One, we need to get past the idea that criticism exists in a vacuum, a kind of intellectual exercise that has no motivations, intent, or effects of its own. The whole "I'm just stating an opinion, you aren't afraid of opinions, you aren't defensive about having your medium scrutinized, are you" argument is getting increasingly stale both for over-use and under-examination.
For some reason, too often I see people willing to indulge a couple of seemingly obvious double standards: that games have major effects to change thinking and ideology, but the critical pieces- often far more deliberate and targeted in their intent- do not, and that games are obligated to carefully examine their characters to avoid generalizations, stereotypes, and unfortunate implications, but writers of pieces examining the medium are under no similar obligation to explicitly separate the aspects of the game they find "problematic" from the assumption that the audience is at best a passive recipient and at worst an eager consumer of said aspects.
For all the supposed "depth" of this critical assessment, the subtext of the exchange seems more telling: This game is saying that poor people are expendable! Actually, I'm getting something entirely different out of the game than that, and I'm in no danger of going out and serial-murdering homeless people, but thank you for the patronizing implication.
Two, "Why are you afraid of criticism, games can't be art unless they're subject to criticism" implies a willful ignorance of both history and the current environment. The "typical" gamer, if studies are to be believed, is now in their thirties; that doesn't change the fact that many, many people continue to view the medium as one aimed at and consumed by children. Nor that quite a number of those people eagerly consume criticism that depicts games as antisocial activities that divorce people of empathy and train them to violence, but would never deign to actually play the games described in those criticisms to determine whether the depictions were accurate or if they had features that redeemed them. Nor that many of those people will happily throw their weight into letters to the editor, correspondence with elected officials, and threatened boycotts against major retailers to get "those games" off the shelves or place them under tighter restrictions, resulting in a chilling effect on anyone who might contemplate putting material others might consider off-putting into their games.

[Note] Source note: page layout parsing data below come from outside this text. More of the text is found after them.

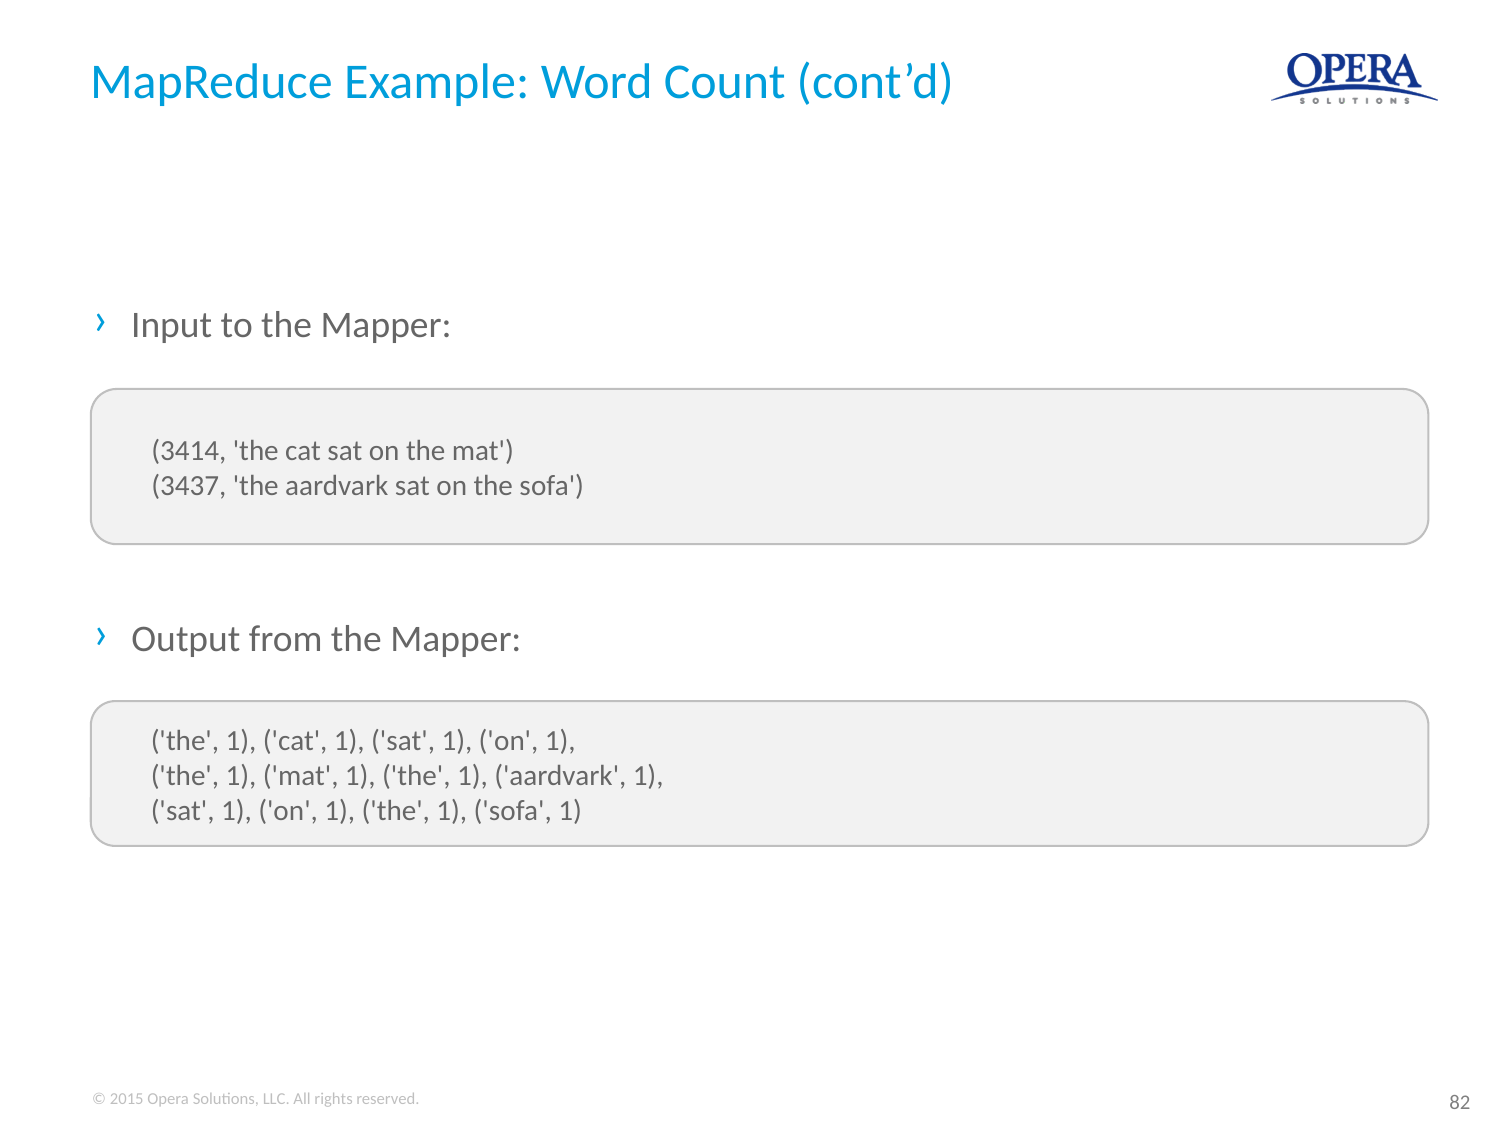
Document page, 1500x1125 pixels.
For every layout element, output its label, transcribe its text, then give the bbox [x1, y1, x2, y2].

text_box (3414, 'the cat sat on the mat') (3437, 'the aardvark sat on the sofa') [88, 386, 1431, 547]
title MapReduce Example: Word Count (cont’d) [75, 32, 1250, 125]
text_box ('the', 1), ('cat', 1), ('sat', 1), ('on', 1), ('the', 1), ('mat', 1), ('the', 1), ('aardvark', 1), ('sat', 1), ('on', 1), ('the', 1), ('sofa', 1) [88, 699, 1431, 849]
picture [1271, 53, 1438, 104]
text_box Output from the Mapper: [93, 614, 523, 660]
text_box Input to the Mapper: [92, 300, 453, 346]
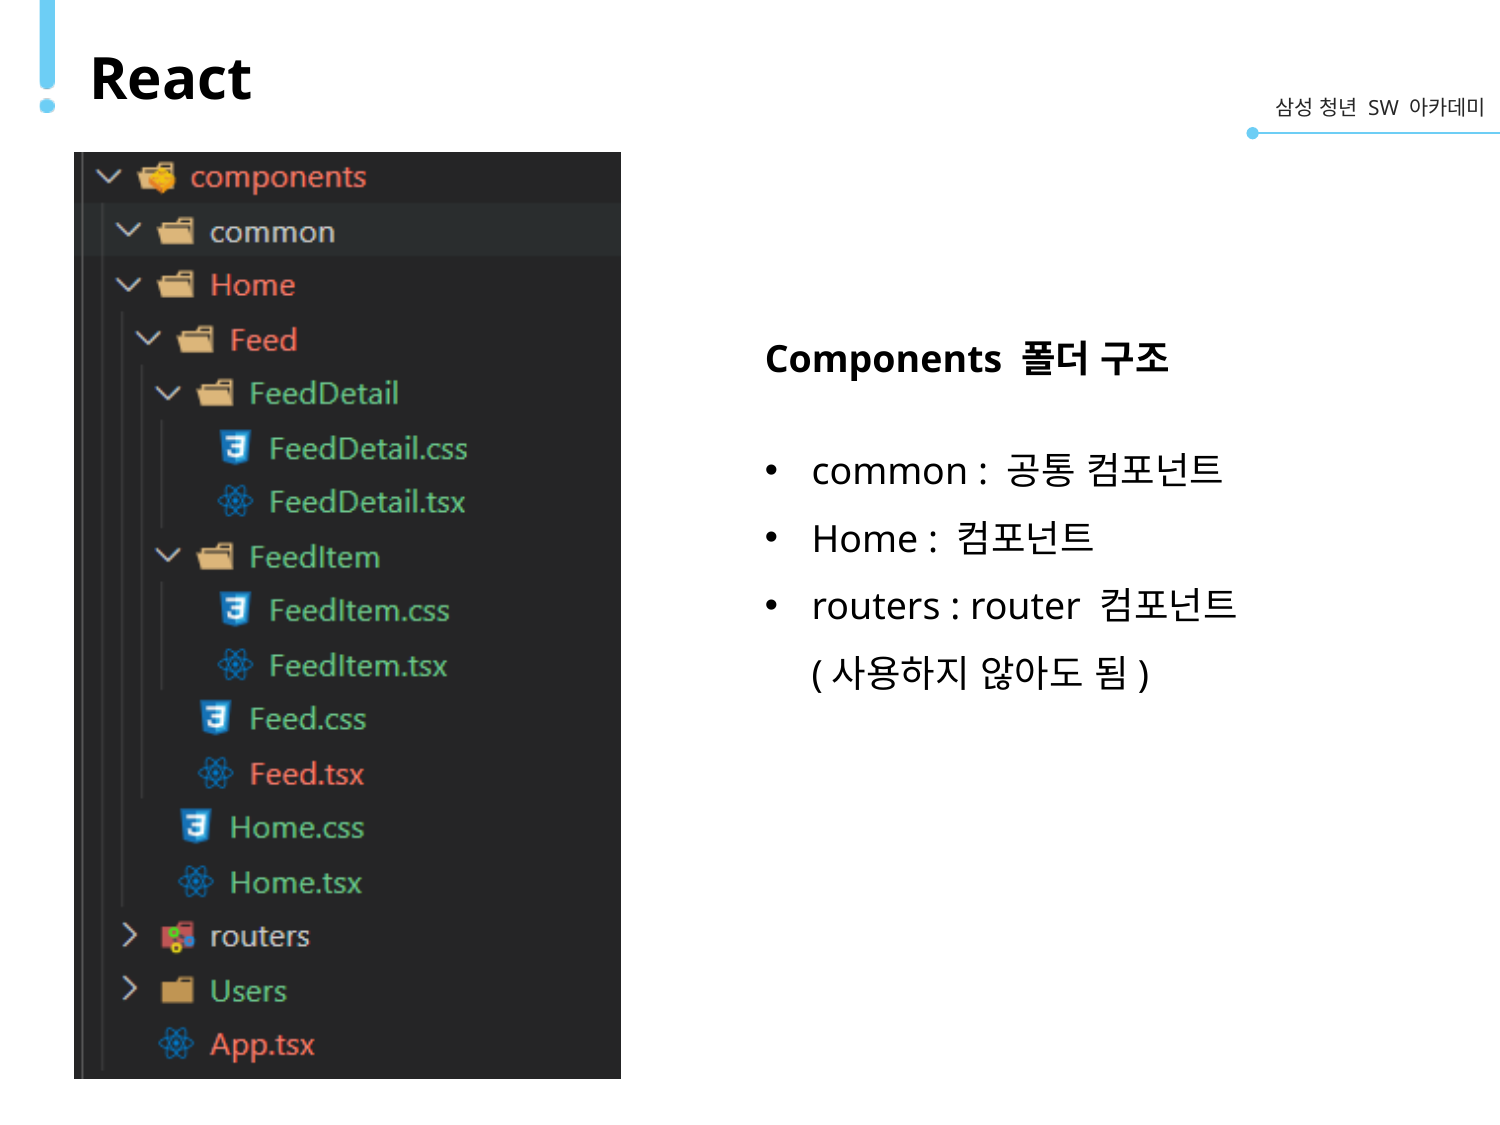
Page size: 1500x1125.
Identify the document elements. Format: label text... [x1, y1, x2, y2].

text_box Components 폴더 구조 common : 공통 컴포넌트 Home : 컴포넌트 routers : router 컴포넌트 (사용하지 않아도 됨) [749, 304, 1500, 702]
title React [74, 21, 1368, 131]
picture [39, 0, 55, 113]
picture [74, 152, 621, 1079]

Further, we have reached a point in many media where we recognize and tolerate that some works don't merit the same kind of criticism as others. Oh, there might be the occasional dissertation on the amount of actual property damage a car chase in an action movie would actually cause, or treatise on the class implications of Harry Potter, but by and large the works are examined for their ability to entertain, perhaps with nods to strength (or weakness) of the writing, the depth (or shallowness) of the characters, the ability to maintain a brisk pace (or not.) Deep, navel-gazing scrutiny of current "pop" works is usually treated, appropriately in my opinion, as something close to parody. Notably, that doesn't mean that we stop doing more thoughtful examinations of Anna Karenina, or Citizen Kane, or Rite of Spring- but we don't assume that rolling our eyes at the former and condoning the latter means that consumers of literature, film, or music are foregoing the right to have those media treated as serious art.
The Supreme Court decision that declared video games worthy of First Amendment protections isn't even five years old. If the audience for video games is still leery of certain forms of criticism, it's also true that a certain class of criticism refuses to treat the audience of that criticism as anything more than children in need of their superior moral guidance, lest they fall prey to mind-control and juvenile delinquency. If the attitude of that audience is sometimes troubling, so, too, is the attitude of the critic, and no less deserving of measured and thoughtful push-back.